Though the underdressed Beatriz is several times mistaken for a servant, she tries to be gracious to these glam, self-centered folks, who keep inadvertently pushing her buttons. The billionaire and Kathy’s boot-kissing husband laugh it up about their highly profitable business shenanigans, until Beatriz wonders if she’s meet the Lithgow character before. Was he possibly involved in a dubious south-of-the-border development that led to violent protests?
Hayek clearly attempts to give some balance to her performance, but Beatriz is such a relentless do-gooder that when she finally erupts, it’s not entirely convincing. The deck is so stacked in her favor that you might secretly feel a jot of something like sympathy for Lithgow and company, as contemptible as they are.

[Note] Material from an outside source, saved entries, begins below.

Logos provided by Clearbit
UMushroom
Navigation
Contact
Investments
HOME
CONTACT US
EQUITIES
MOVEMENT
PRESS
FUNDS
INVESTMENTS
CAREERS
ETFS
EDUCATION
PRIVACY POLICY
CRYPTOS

Arteta and White do wring some decent comedy from the dinner-table repartee — these are capable actors, and it’s entertaining to watch the crossfire of boasting, jockeying for position, undermining and sniping. But while the filmmakers’ hearts are in the right place, they hurt their cause by foreswearing delicacy and depth.
Beatriz at Dinner
Rated: R for language, a scene of violence. Starring: Salma Hayek, John Lithgow, Connie Britton. Director: Miguel Arteta. Running time: 83 minutes. Theater: Flicks.